- Problems to work on -
1. In the article on how construction vexes autonomous vehicles, what did the investigation into the Uber crash in Arizona conclude?
2. Continue the article on how construction vexes autonomous vehicles from its final sentence.

(Page extract Opens)

Thursday, 20 September 2018

Frustrating the Future: How Autonomous Vehicles are Vexed by Construction, by Brian Zinkel

This article was published originally on the Transportation Safety Apparel website. It has been reproduced on Talking about F1 with kind permission. You can access the original article here

The technological advances being developed in Artificial Intelligence (AI), Machine Learning, Computer Vision, the Internet of Things (IoT), and the complicated cohort of computing are impressive. Things that were deemed impossible merely a few years ago are being surpassed and antiquated on a daily basis. Such is the nature of technological development.

Still, automated technologies are designed by human engineers and, while capable of performing analytic tasks impossible for human beings, they're still serving functions designed for humans, by humans.

Among these functions, the race for the first fleet of fully autonomous vehicles has technology and automotive companies either joining forces or competing for the coveted claim for first place. Regardless of who are allies or enemies, they're all up against the same issues of addressing physical challenges with advanced technologies. In short, getting from point A to point B through an intricate network of sensors and programming. Most importantly, doing it safely.

Autonomous vehicle programs haven't been without hindrances to their progress, the most prominent of which was Uber's self-driving car killing a woman in Arizona earlier this year. It pulled its autonomous test vehicles off the roads in several states while the investigation went on to conclude the human safety operator was watching television on his phone. While tragic, this highlights the importance and need of vigilant human safety operators.

(Page extract Closes)
(Data below Opens)

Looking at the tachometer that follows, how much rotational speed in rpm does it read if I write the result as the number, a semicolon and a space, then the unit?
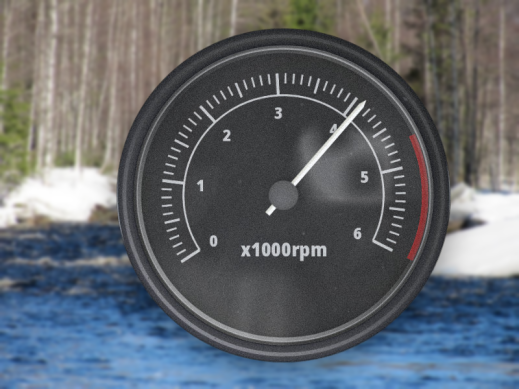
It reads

(Data below Closes)

- Replies -
1. The human safety operator was watching television on his phone.

2.
What we hear less about is how successful most autonomous vehicle programs are doing, racking up millions of miles and hours on the roads, free from human intervention. The progress is there, but there's one consistent difficulty that plagues human and AI drivers alike: construction.

Now, construction may throw a wrench in the speed of your commute, and where AI beats human drivers is the inability to be angered by minor inconveniences. However, where human drivers are beating AI is in navigating the variability of construction zones. Autonomous vehicles have a difficult time with construction zones because even the most advanced algorithms can't predict the intricacies of human variance and don't know how to respond.

There are numerous ways road construction impedes autonomous cars and the variables range from human beings to physical roadscapes to technology to industries progressing at different rates. So, buckle up and don't forget to read the signs.

Human beings stump systems
"Ok, Google, show me dresses from Free People."
"Sorry, I couldn't find any dressing for fee purple."

How many times has something like this happened to you? We've all been frustrated by any number of voice assistants not understanding what exactly we want. Perhaps it's rare, perhaps it happens all the time, but it presents a fundamental technological lesson. Human beings stump systems, no matter how advanced they may be.

Now, these systems are progressively getting smarter, but there's still a long way to go. The application is that while your mobile assistant might not understand when you ask for a certain song, they'll go silent and you can do it manually. When an autonomous vehicle doesn't understand what's in front of it at, say, 45 MPH, the risk is exponentially higher.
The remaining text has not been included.